- [Prompt]
Copy every line of the data below exactly as given, except for the pictures.

- [Collected data]
----
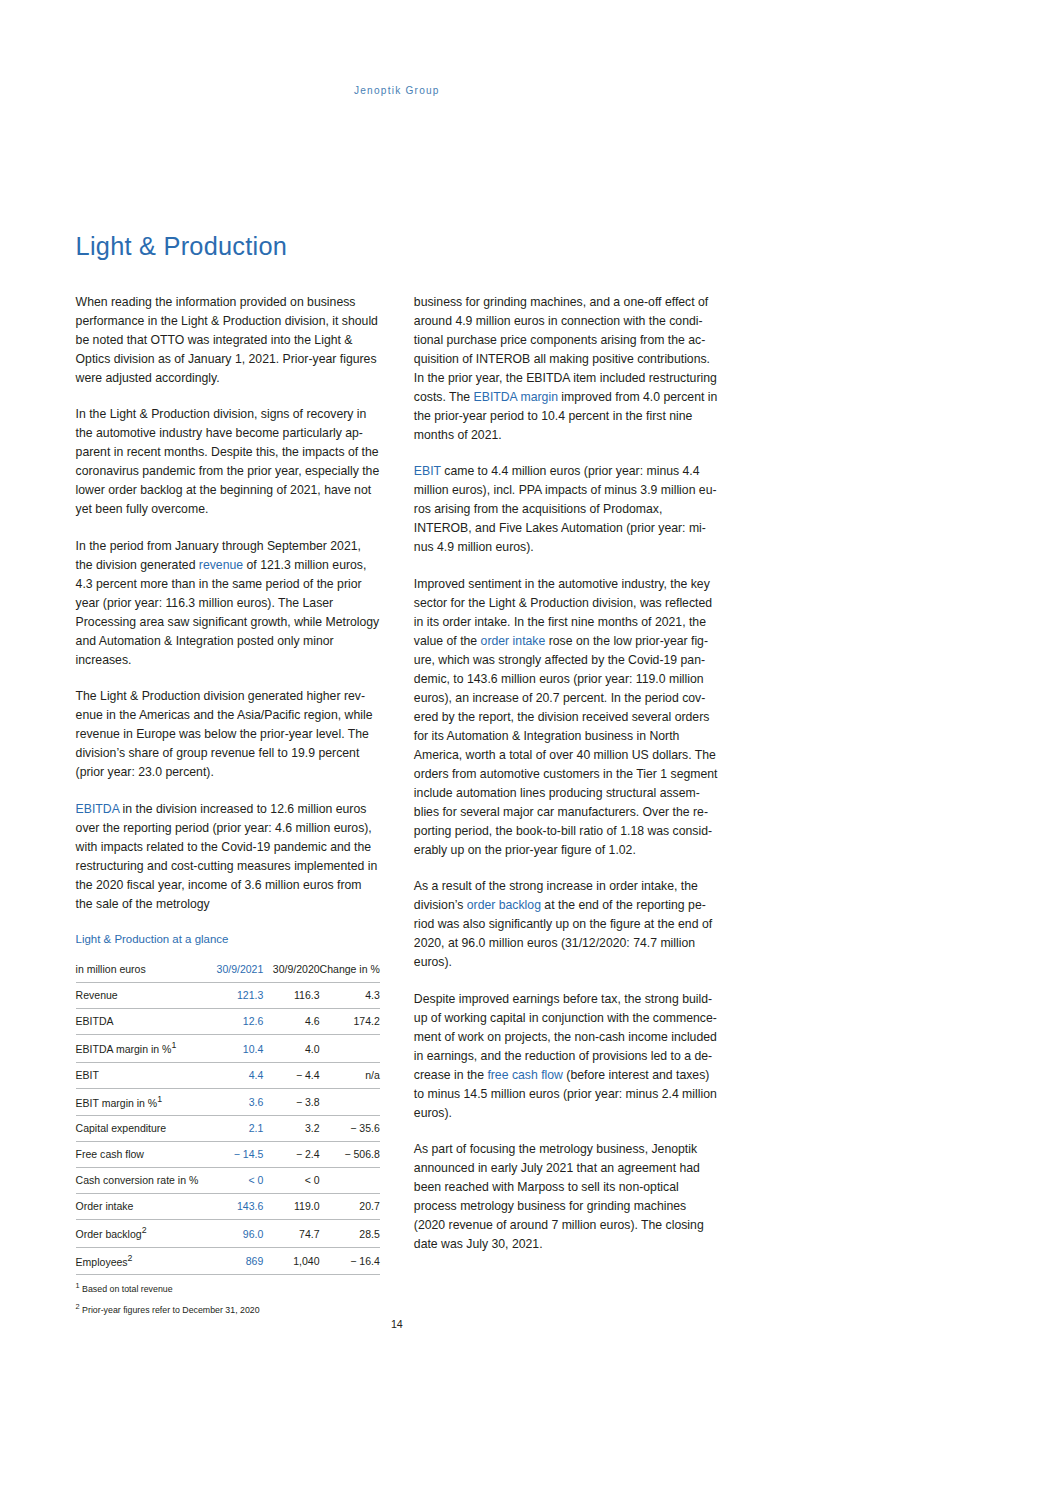Jenoptik Group
Light & Production
When reading the information provided on business performance in the Light & Production division, it should be noted that OTTO was integrated into the Light & Optics division as of January 1, 2021. Prior-year figures were adjusted accordingly.
In the Light & Production division, signs of recovery in the automotive industry have become particularly apparent in recent months. Despite this, the impacts of the coronavirus pandemic from the prior year, especially the lower order backlog at the beginning of 2021, have not yet been fully overcome.
In the period from January through September 2021, the division generated revenue of 121.3 million euros, 4.3 percent more than in the same period of the prior year (prior year: 116.3 million euros). The Laser Processing area saw significant growth, while Metrology and Automation & Integration posted only minor increases.
The Light & Production division generated higher revenue in the Americas and the Asia/Pacific region, while revenue in Europe was below the prior-year level. The division’s share of group revenue fell to 19.9 percent (prior year: 23.0 percent).
EBITDA in the division increased to 12.6 million euros over the reporting period (prior year: 4.6 million euros), with impacts related to the Covid-19 pandemic and the restructuring and cost-cutting measures implemented in the 2020 fiscal year, income of 3.6 million euros from the sale of the metrology
Light & Production at a glance
| in million euros | 30/9/2021 | 30/9/2020 | Change in % |
| --- | --- | --- | --- |
| Revenue | 121.3 | 116.3 | 4.3 |
| EBITDA | 12.6 | 4.6 | 174.2 |
| EBITDA margin in % 1 | 10.4 | 4.0 | |
| EBIT | 4.4 | − 4.4 | n/a |
| EBIT margin in % 1 | 3.6 | − 3.8 | |
| Capital expenditure | 2.1 | 3.2 | − 35.6 |
| Free cash flow | − 14.5 | − 2.4 | − 506.8 |
| Cash conversion rate in % | < 0 | < 0 | |
| Order intake | 143.6 | 119.0 | 20.7 |
| Order backlog 2 | 96.0 | 74.7 | 28.5 |
| Employees 2 | 869 | 1,040 | − 16.4 |
1 Based on total revenue
2 Prior-year figures refer to December 31, 2020
business for grinding machines, and a one-off effect of around 4.9 million euros in connection with the conditional purchase price components arising from the acquisition of INTEROB all making positive contributions. In the prior year, the EBITDA item included restructuring costs. The EBITDA margin improved from 4.0 percent in the prior-year period to 10.4 percent in the first nine months of 2021.
EBIT came to 4.4 million euros (prior year: minus 4.4 million euros), incl. PPA impacts of minus 3.9 million euros arising from the acquisitions of Prodomax, INTEROB, and Five Lakes Automation (prior year: minus 4.9 million euros).
Improved sentiment in the automotive industry, the key sector for the Light & Production division, was reflected in its order intake. In the first nine months of 2021, the value of the order intake rose on the low prior-year figure, which was strongly affected by the Covid-19 pandemic, to 143.6 million euros (prior year: 119.0 million euros), an increase of 20.7 percent. In the period covered by the report, the division received several orders for its Automation & Integration business in North America, worth a total of over 40 million US dollars. The orders from automotive customers in the Tier 1 segment include automation lines producing structural assemblies for several major car manufacturers. Over the reporting period, the book-to-bill ratio of 1.18 was considerably up on the prior-year figure of 1.02.
As a result of the strong increase in order intake, the division’s order backlog at the end of the reporting period was also significantly up on the figure at the end of 2020, at 96.0 million euros (31/12/2020: 74.7 million euros).
Despite improved earnings before tax, the strong build-up of working capital in conjunction with the commencement of work on projects, the non-cash income included in earnings, and the reduction of provisions led to a decrease in the free cash flow (before interest and taxes) to minus 14.5 million euros (prior year: minus 2.4 million euros).
As part of focusing the metrology business, Jenoptik announced in early July 2021 that an agreement had been reached with Marposs to sell its non-optical process metrology business for grinding machines (2020 revenue of around 7 million euros). The closing date was July 30, 2021.
14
----
- [Reply]
Jenoptik Group
Light & Production
When reading the information provided on business performance in the Light & Production division, it should be noted that OTTO was integrated into the Light & Optics division as of January 1, 2021. Prior-year figures were adjusted accordingly.
In the Light & Production division, signs of recovery in the automotive industry have become particularly apparent in recent months. Despite this, the impacts of the coronavirus pandemic from the prior year, especially the lower order backlog at the beginning of 2021, have not yet been fully overcome.
In the period from January through September 2021, the division generated revenue of 121.3 million euros, 4.3 percent more than in the same period of the prior year (prior year: 116.3 million euros). The Laser Processing area saw significant growth, while Metrology and Automation & Integration posted only minor increases.
The Light & Production division generated higher revenue in the Americas and the Asia/Pacific region, while revenue in Europe was below the prior-year level. The division’s share of group revenue fell to 19.9 percent (prior year: 23.0 percent).
EBITDA in the division increased to 12.6 million euros over the reporting period (prior year: 4.6 million euros), with impacts related to the Covid-19 pandemic and the restructuring and cost-cutting measures implemented in the 2020 fiscal year, income of 3.6 million euros from the sale of the metrology
Light & Production at a glance
| in million euros | 30/9/2021 | 30/9/2020 | Change in % |
| --- | --- | --- | --- |
| Revenue | 121.3 | 116.3 | 4.3 |
| EBITDA | 12.6 | 4.6 | 174.2 |
| EBITDA margin in % 1 | 10.4 | 4.0 | |
| EBIT | 4.4 | − 4.4 | n/a |
| EBIT margin in % 1 | 3.6 | − 3.8 | |
| Capital expenditure | 2.1 | 3.2 | − 35.6 |
| Free cash flow | − 14.5 | − 2.4 | − 506.8 |
| Cash conversion rate in % | < 0 | < 0 | |
| Order intake | 143.6 | 119.0 | 20.7 |
| Order backlog 2 | 96.0 | 74.7 | 28.5 |
| Employees 2 | 869 | 1,040 | − 16.4 |
1 Based on total revenue
2 Prior-year figures refer to December 31, 2020
business for grinding machines, and a one-off effect of around 4.9 million euros in connection with the conditional purchase price components arising from the acquisition of INTEROB all making positive contributions. In the prior year, the EBITDA item included restructuring costs. The EBITDA margin improved from 4.0 percent in the prior-year period to 10.4 percent in the first nine months of 2021.
EBIT came to 4.4 million euros (prior year: minus 4.4 million euros), incl. PPA impacts of minus 3.9 million euros arising from the acquisitions of Prodomax, INTEROB, and Five Lakes Automation (prior year: minus 4.9 million euros).
Improved sentiment in the automotive industry, the key sector for the Light & Production division, was reflected in its order intake. In the first nine months of 2021, the value of the order intake rose on the low prior-year figure, which was strongly affected by the Covid-19 pandemic, to 143.6 million euros (prior year: 119.0 million euros), an increase of 20.7 percent. In the period covered by the report, the division received several orders for its Automation & Integration business in North America, worth a total of over 40 million US dollars. The orders from automotive customers in the Tier 1 segment include automation lines producing structural assemblies for several major car manufacturers. Over the reporting period, the book-to-bill ratio of 1.18 was considerably up on the prior-year figure of 1.02.
As a result of the strong increase in order intake, the division’s order backlog at the end of the reporting period was also significantly up on the figure at the end of 2020, at 96.0 million euros (31/12/2020: 74.7 million euros).
Despite improved earnings before tax, the strong build-up of working capital in conjunction with the commencement of work on projects, the non-cash income included in earnings, and the reduction of provisions led to a decrease in the free cash flow (before interest and taxes) to minus 14.5 million euros (prior year: minus 2.4 million euros).
As part of focusing the metrology business, Jenoptik announced in early July 2021 that an agreement had been reached with Marposs to sell its non-optical process metrology business for grinding machines (2020 revenue of around 7 million euros). The closing date was July 30, 2021.
14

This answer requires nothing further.